# Xam Nho 2002-2015



## tio (Dec 18, 2003)

Xam Nho was an introvert Siamese-mix with the fear of noises and strange persons. She trusted nobody but me. I saw her growing up, giving birth to kittens, getting old, and passing away.

She waited for me to go home on her last day. That was a winter day in late January 2015. Xam Nho had been suffering her kidney failure for years so somehow I had prepared mentally for her death. On that day, I went to work, leaving her at home alone. In the middle of the afternoon, about 3PM, I suddenly felt so strange, something unsettled in my heart. I decided to go home immediately. That wasn’t peak hour at my workplace but as the manager I supposed to be there but I still grabbed my scooter key in a hurry. I came home in time to hold her in my arm few minutes before her last breath. (This pic was taken a couple of day before Xam Nho’s last day, I held her just like that)

More than a year after her death, sometimes, I still thought I had just heard her meowing...


----------



## eldercat (Jul 3, 2015)

What a sweet face she had! Glad that you got to be with her at the end. I'm sure she knew that she was well loved.

It takes a very long time for the sadness to go away., doesn't it. Even when I try to focus on happy times, the painful loss is in my heart.


----------



## spirite (Jul 31, 2012)

I am so sorry for the loss of your beautiful girl Xam Nho.  I lost my Celia to kidney failure too, earlier this year. 

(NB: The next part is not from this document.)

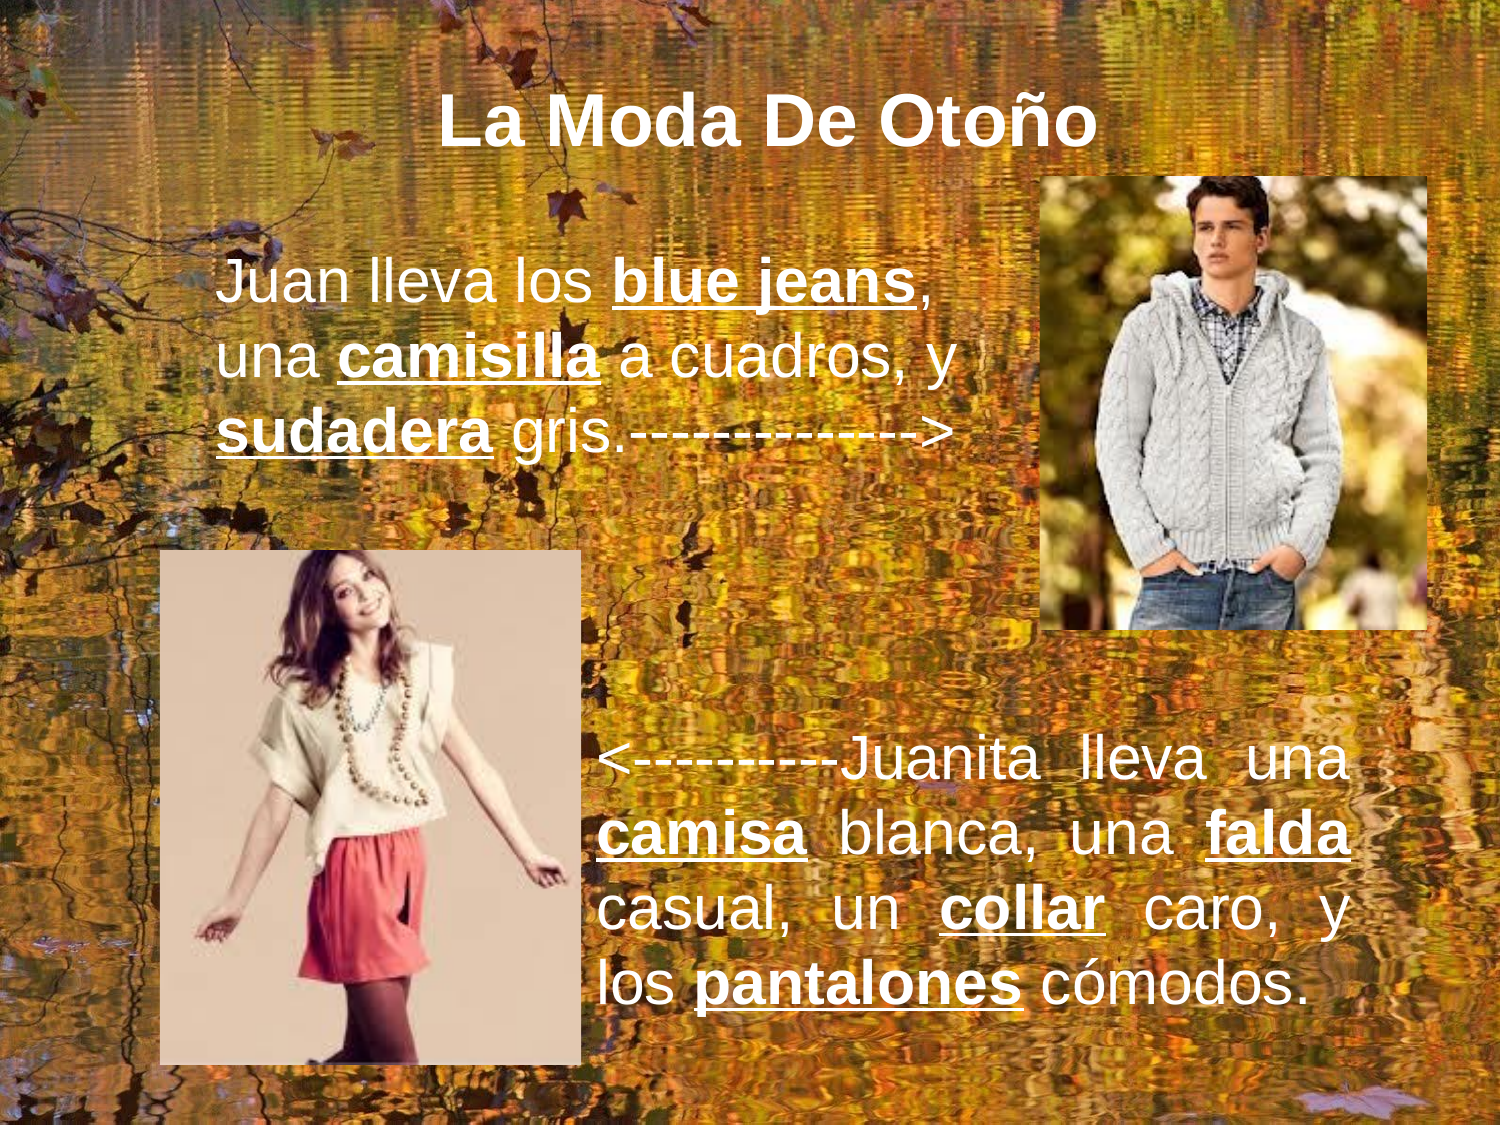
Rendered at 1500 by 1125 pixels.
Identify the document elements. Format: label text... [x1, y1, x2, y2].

You were there for her when she called you, the one person she trusted, and she knew she was safe and so very loved when she passed away. 

We never stop missing them, but I hope you're able to now think about her with smiles and happy memories.


----------



## tio (Dec 18, 2003)

Thank you for your sharing. I've kept myself catless in 20 months after burying Xam Nho. It's really a hard time but the thoughts and memories about her always make me feel warmer day by day...


----------